Cette évolution fut bien accompagnée par la réussite de plusieurs étalons, tout particulièrement Turgeon (Caro) et Doctor Dino (Muhtathir), en tant que pères de sauteurs. Doctor Dino, actuellement tête de liste dans notre pays, est devenu le leader de l’élevage commercial français sur les obstacles, atteignant un tarif de 24.000 € jamais connu avant lui pour un père de sauteurs. Une véritable réussite pour Henri Devin et son épouse qui ont été ses principaux soutiens lors de ses débuts au haras. En lançant de A à Z des étalons, ce dont ils s’étaient fait une spécialité, les Devin ont ainsi élevé les bons Shannon Rock (Turgeon), gagnant du Prix La Haye Jousselin (Gr1) et quatre fois deuxième du Grand Steeple-Chase de Paris (Gr1), ou encore Turgot (Turgeon), lauréat des Prix Ferdinand Dufaure et La Haye Jousselin (Grs1). Les filles de Turgeon ont été des poulinières exceptionnelles un peu partout en France, et parmi les nombreux bons chevaux qu’elles ont produits pour les époux Devin, il faut bien sûr citer Politologue (Poliglote), quadruple lauréat de Gr1, dont le Queen Mother Champion Chase et deux fois le Tingle Creek Chase (Grs1).

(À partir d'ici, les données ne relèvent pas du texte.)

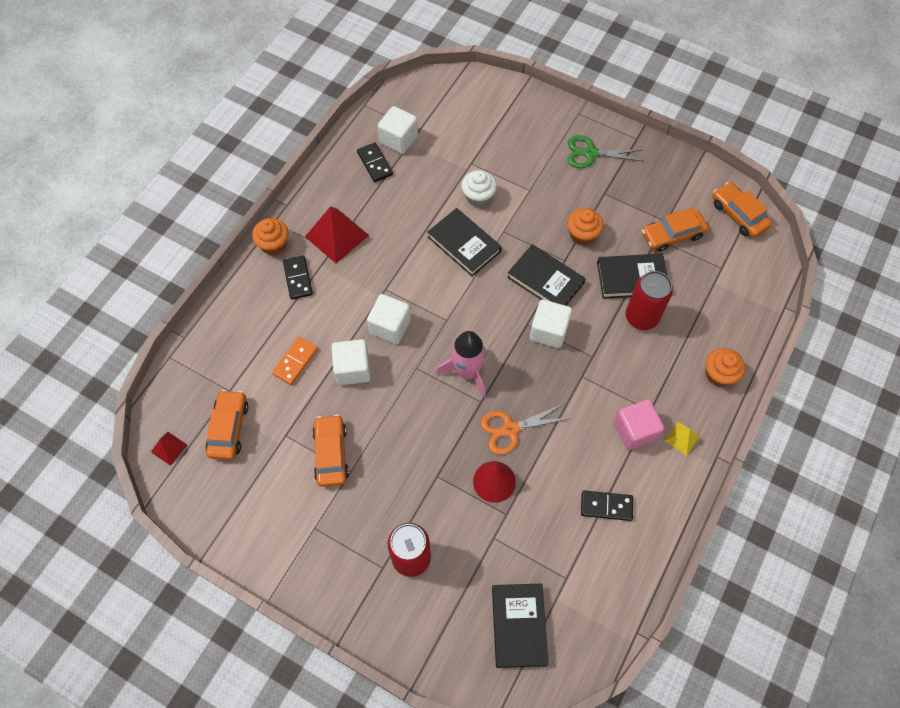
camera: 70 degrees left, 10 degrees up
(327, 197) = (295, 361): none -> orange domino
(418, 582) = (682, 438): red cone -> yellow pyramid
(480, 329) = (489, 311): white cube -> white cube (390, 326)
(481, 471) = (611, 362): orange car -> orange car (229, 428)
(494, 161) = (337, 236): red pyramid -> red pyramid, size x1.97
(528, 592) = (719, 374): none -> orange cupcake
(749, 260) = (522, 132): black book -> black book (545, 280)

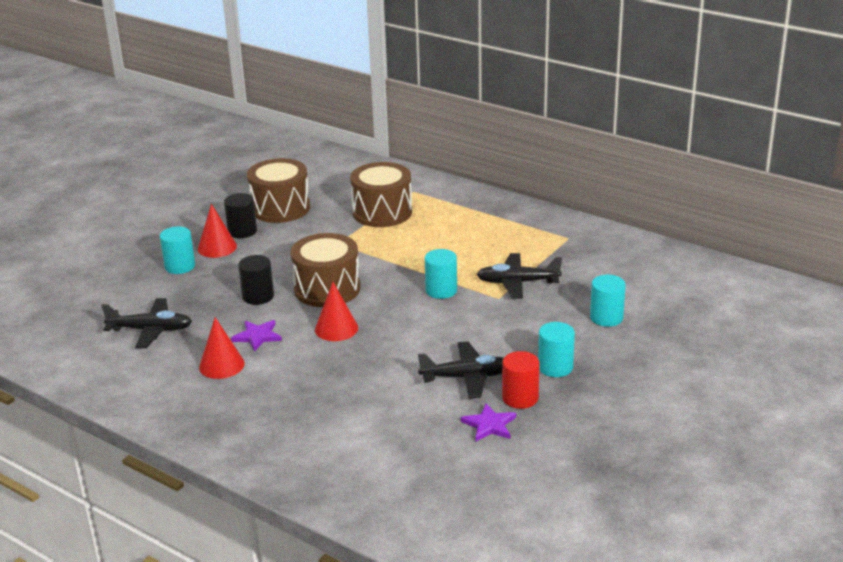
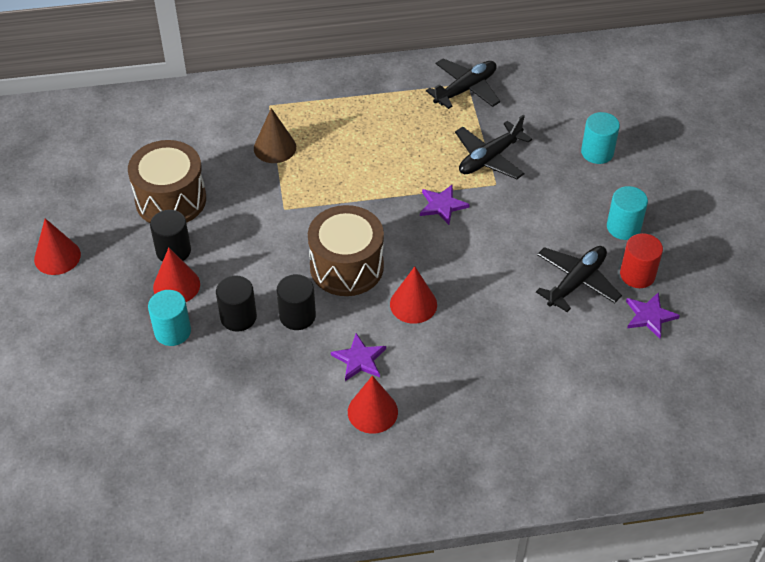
camera: 45 degrees left, 20 degrees up
(151, 330) = (253, 421): black plane -> black plane (465, 89)
(179, 204) = (57, 257): none -> red cone
(225, 279) = (238, 317): none -> black cylinder
(382, 212) = (275, 147): brown drum -> brown cone
(441, 290) = (442, 205): turquoise cylinder -> purple star

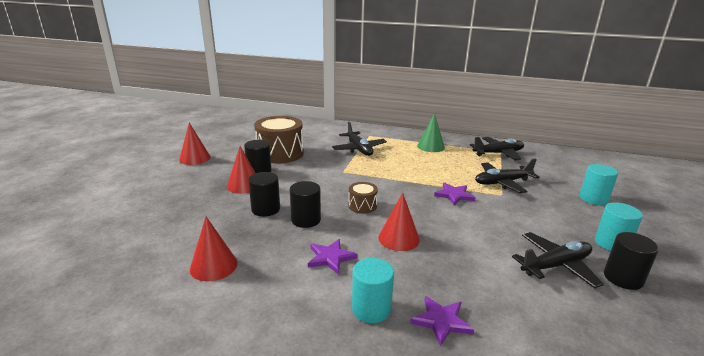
camera: 25 degrees right, 25 degrees down
(172, 331) = (217, 204): turquoise cylinder -> turquoise cylinder (371, 309)
(275, 147) = (359, 149): brown cone -> black plane
(346, 267) = (362, 206): brown drum -> brown drum, size x0.49
(370, 104) = (430, 146): none -> green cone
(372, 411) = (313, 296): red cone -> red cone (213, 266)
(637, 275) = (623, 278): red cylinder -> black cylinder
(649, 316) = (634, 314): purple star -> purple star (441, 321)

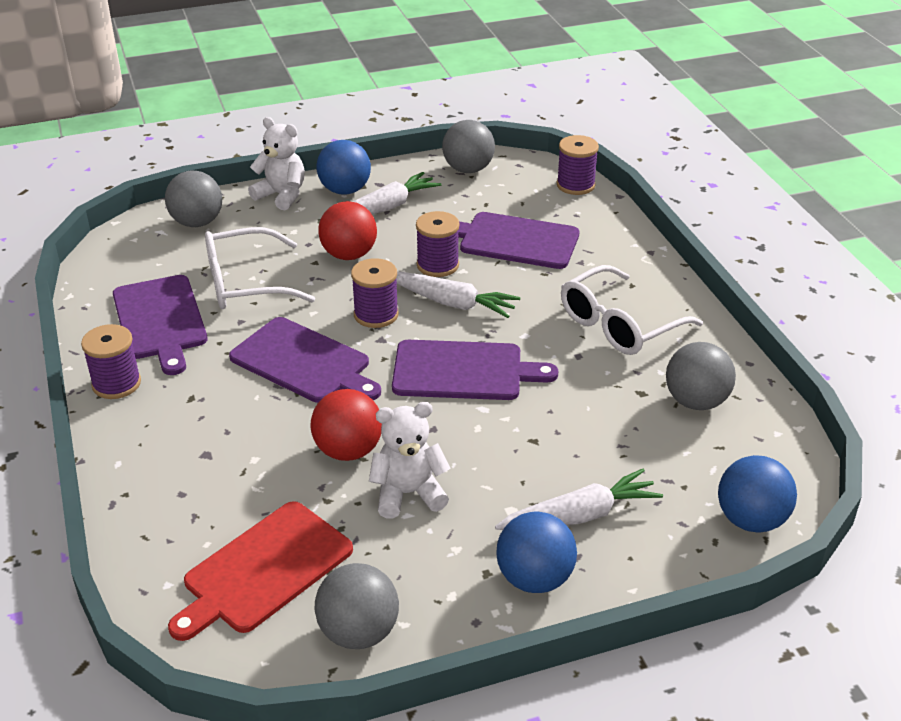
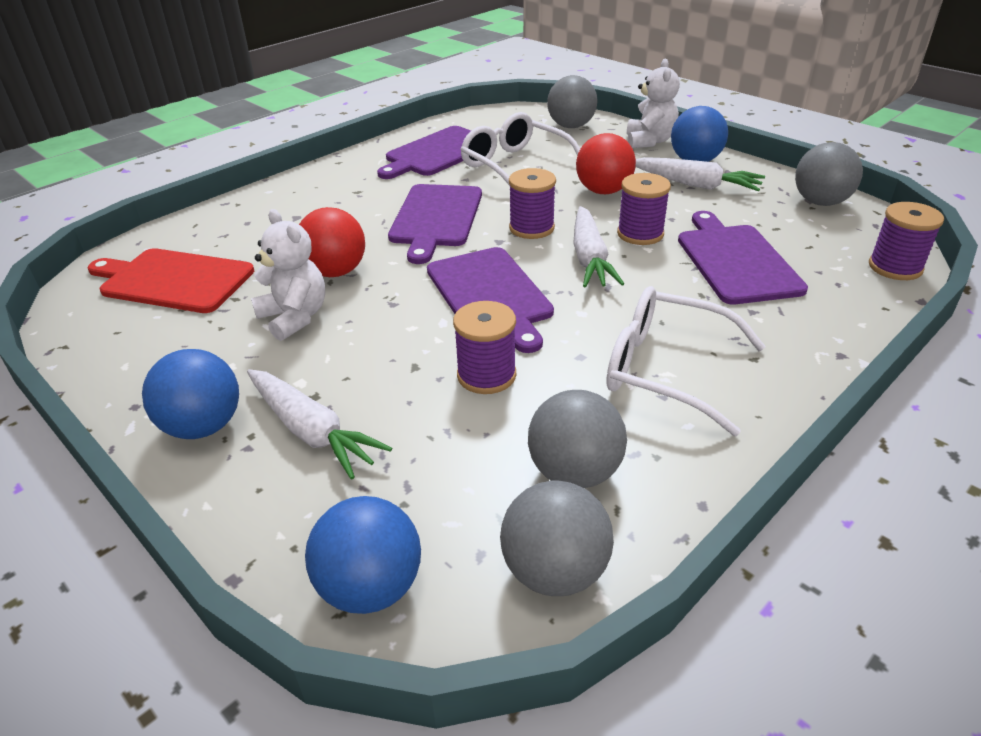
camera: 65 degrees right, 0 degrees up
(116, 384) = (354, 163): purple spool -> purple spool (486, 375)
(358, 632) = (109, 345): grey ball -> grey ball (554, 571)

Henri Devin possédait une vision à long terme en matière de croisements. Et c’est ainsi que Doctor Dino a très bien croisé avec les filles ou petites-filles de Turgeon (Docteur de Ballon, La Bague au Roi…). Mais aussi avec celles de Kaldounévées, d’où Golden Legend (La Coupe de Maisons-Laffitte & Prix Bertrand de Tarragon, Grs3), Villa Rosa (La Coupe de Maisons-Laffitte, Gr3), Rose Jaipur (Prix Mélisande, L), Style Icon (Prix Charles Laffitte, L), Physiocrate (deuxième du Prix de Diane, Gr1)… soit cinq pouliches entraînées par Henri-François Devin, fils d’Henri et Antonia, dont la carrière d’entraîneur faisait la fierté de ses parents. Un des grands moments de l’odyssée hippique familiale fut bien sûr la victoire de Gr1 de Nonza à Deauville, sous l’entraînement de Henri-François Devin, élevée par ses parents qui en étaient propriétaires, à partir d’une origine totalement Mesnil sur trois générations et d’un étalon « maison ». Les époux Devin ont aussi transmis leur passion des courses et de l’élevage à leurs filles, Victoria et Sophie, cette dernière étant à la tête d’Ardoon Stud, le haras irlandais de la famille d’Antonia Devin. Très proche de ses quatre enfants et de ses petits-enfants, Henri Devin restera comme l’un des grands éleveurs français de ces dernières décennies, les étalons du Mesnil ayant par ailleurs contribué à la réussite de nombreux éleveurs petits et grands de notre pays.
À son épouse, à ses enfants et à l’ensemble de ses proches, la rédaction de Jour de Galop adresse ses plus sincères condoléances.